A couple sunbathes at Warnemuende nude beach in Rostock, Germany, Saturday, August 19, 2006. As many as 12 million Germans, who go to nude beaches at least once a year, according to Wolfgang Weinreich, the head of the International Naturist Federation, may think the same as it is becoming increasingly difficult to find a nude, or so-called FKK, beach. More than a third of them in the former East have disappeared since German reunification in 1990, said Horst Barthel, deputy head of the DFK German Naturism Federation in East Germany.
Image: Jochen Eckel/Bloomberg via Getty Images

German holidaymakers are the most likely to sunbathe nude, a poll has claimed, whereas the French are the most supportive of Speedos.

The annual report by Expedia, the holiday booking website, exposes the Germans as the most likely to go au naturel, with about 17% confessing to going nude on the beach on at least once occasion.
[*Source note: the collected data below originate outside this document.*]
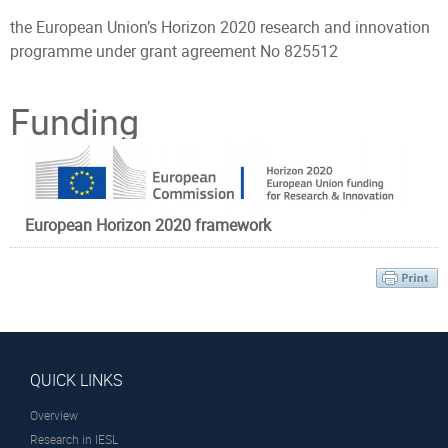
the European Union’s Horizon 2020 research and innovation
programme under grant agreement No
825512
Principal Investigator
Funding
European Horizon 2020 framework
Dr. Farsari Maria
Research Director
QUICK LINKS
Overview
Research in IESL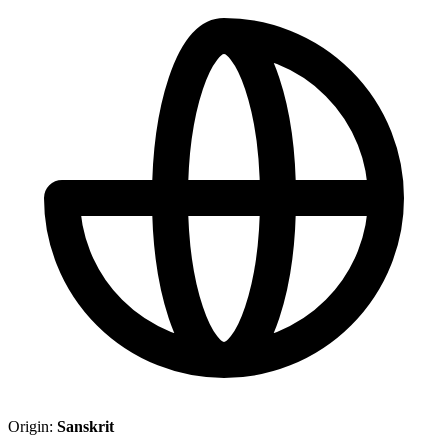
Origin:
Sanskrit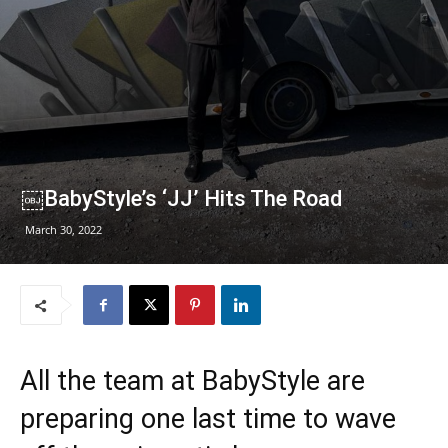
￼BabyStyle’s ‘JJ’ Hits The Road
March 30, 2022
All the team at BabyStyle are
preparing one last time to wave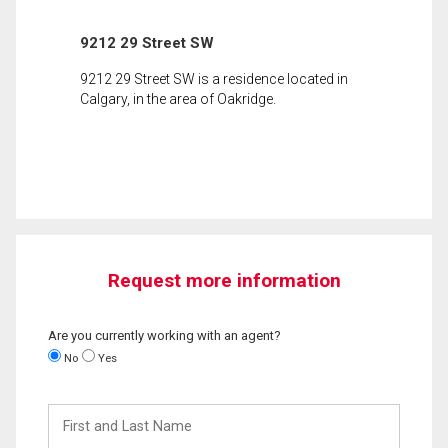
9212 29 Street SW
9212 29 Street SW is a residence located in
Calgary, in the area of Oakridge.
Request more information
Are you currently working with an agent?
No
Yes
First
and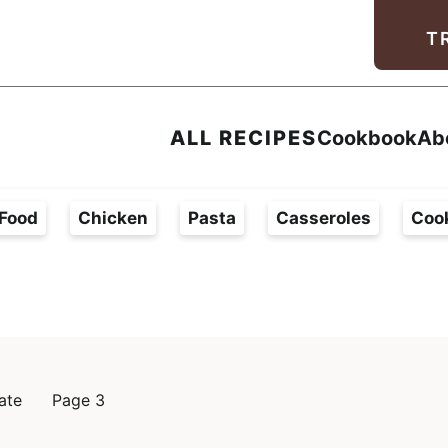
Facebook
Instagram
Pinterest
Youtube
TikTok
T
ALL RECIPES
Cookbook
Ab
Food
Chicken
Pasta
Casseroles
Coo
ate
Page 3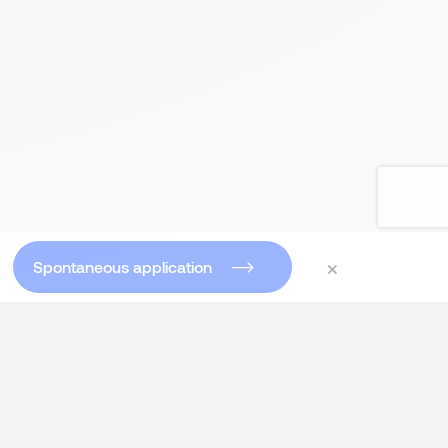
×
Spontaneous application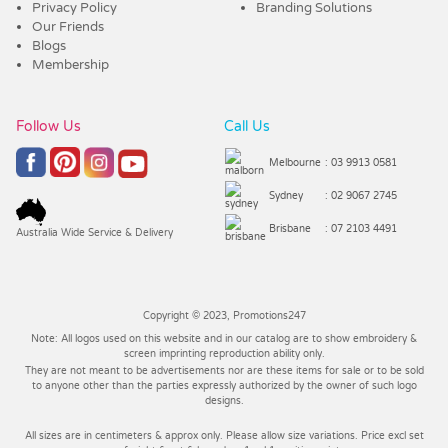
Privacy Policy
Branding Solutions
Our Friends
Blogs
Membership
Follow Us
Call Us
Melbourne
: 03 9913 0581
Sydney
: 02 9067 2745
Brisbane
: 07 2103 4491
Australia Wide Service & Delivery
Copyright © 2023, Promotions247
Note: All logos used on this website and in our catalog are to show embroidery &
screen imprinting reproduction ability only.
They are not meant to be advertisements nor are these items for sale or to be sold
to anyone other than the parties expressly authorized by the owner of such logo
designs.
All sizes are in centimeters & approx only. Please allow size variations. Price excl set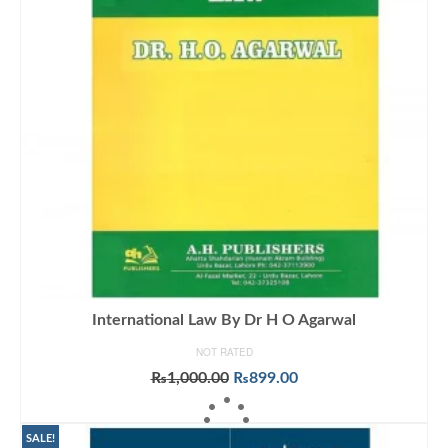
International Law By Dr H O Agarwal
NOT RATED
Original
Current
₨
1,000.00
₨
899.00
price
price
ADD TO CART
was:
is:
₨1,000.00.
₨899.00.
SALE!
That figure compares to the global average of 7%.

The Danes showed a similar level of confidence, according to the study, with 40% of the country's women happy to sunbathe topless, and the same number stating they were happy to see images of themselves in swimwear on social media sites.

Least likely to sunbathe topless were Japanese and Malaysian women.

The French were found to be the nation most likely to approve of men wearing Speedos. More than 90% of the country's beachgoers said they were acceptable beach attire. Most likely to wear the garment, however, were Brazilians: 22% said they regularly don a pair.

Indians were found to be the most likely to spend their time building sandcastles.